• _RECORDS FOR THIS EXERCISE_:

______

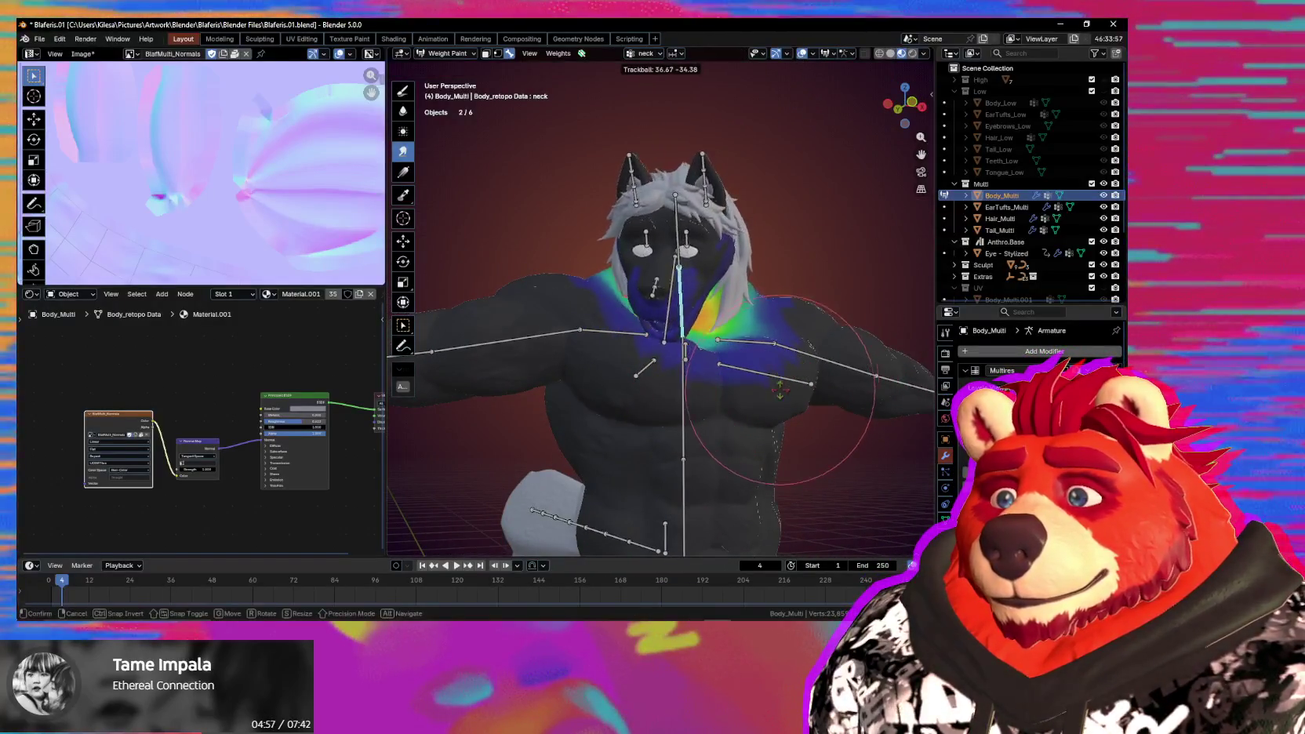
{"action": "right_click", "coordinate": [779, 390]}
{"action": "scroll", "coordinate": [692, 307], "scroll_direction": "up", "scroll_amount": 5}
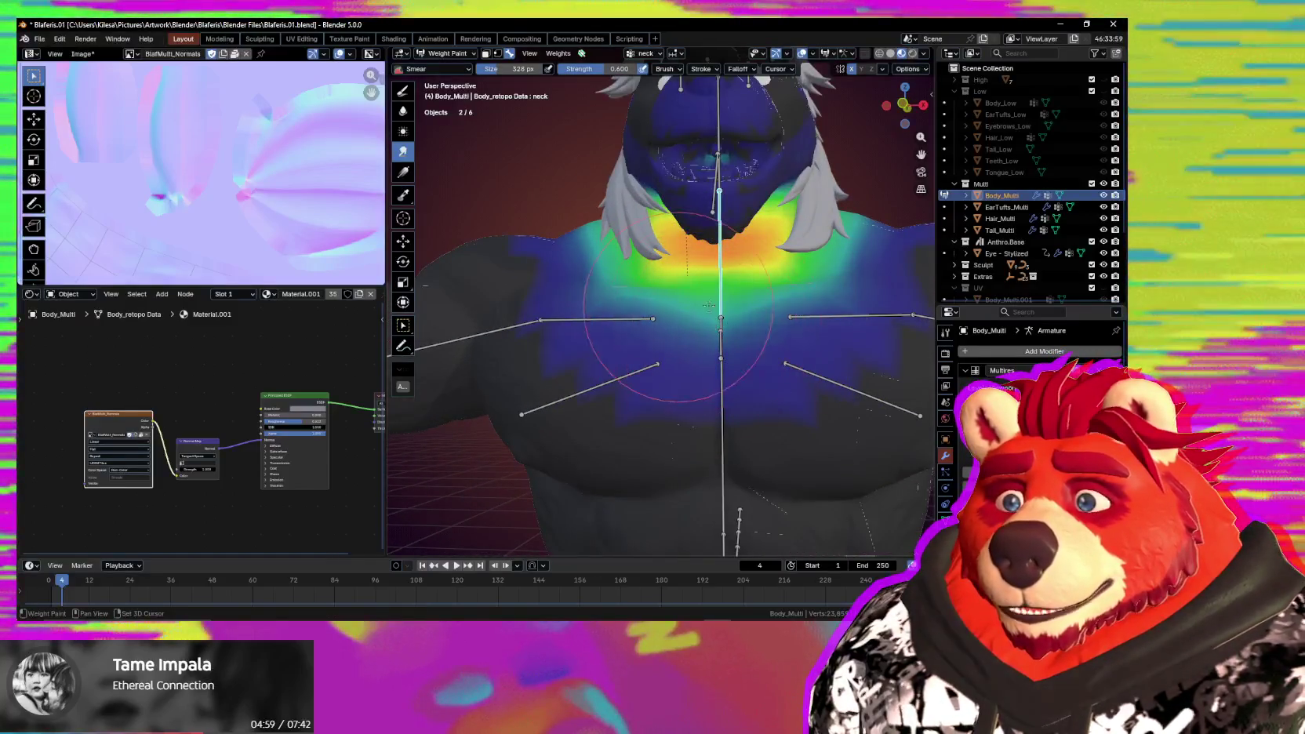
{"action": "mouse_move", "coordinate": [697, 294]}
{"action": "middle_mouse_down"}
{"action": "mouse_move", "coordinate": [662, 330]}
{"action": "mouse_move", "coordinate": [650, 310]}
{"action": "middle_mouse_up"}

______

• _ACTIVITY_: Transcribe the complete set of entries verbatim. No pictures belong in the copy.

• _ANSWER AREA_:
{"action": "right_click", "coordinate": [779, 390]}
{"action": "scroll", "coordinate": [692, 307], "scroll_direction": "up", "scroll_amount": 5}
{"action": "mouse_move", "coordinate": [697, 294]}
{"action": "middle_mouse_down"}
{"action": "mouse_move", "coordinate": [662, 330]}
{"action": "mouse_move", "coordinate": [650, 310]}
{"action": "middle_mouse_up"}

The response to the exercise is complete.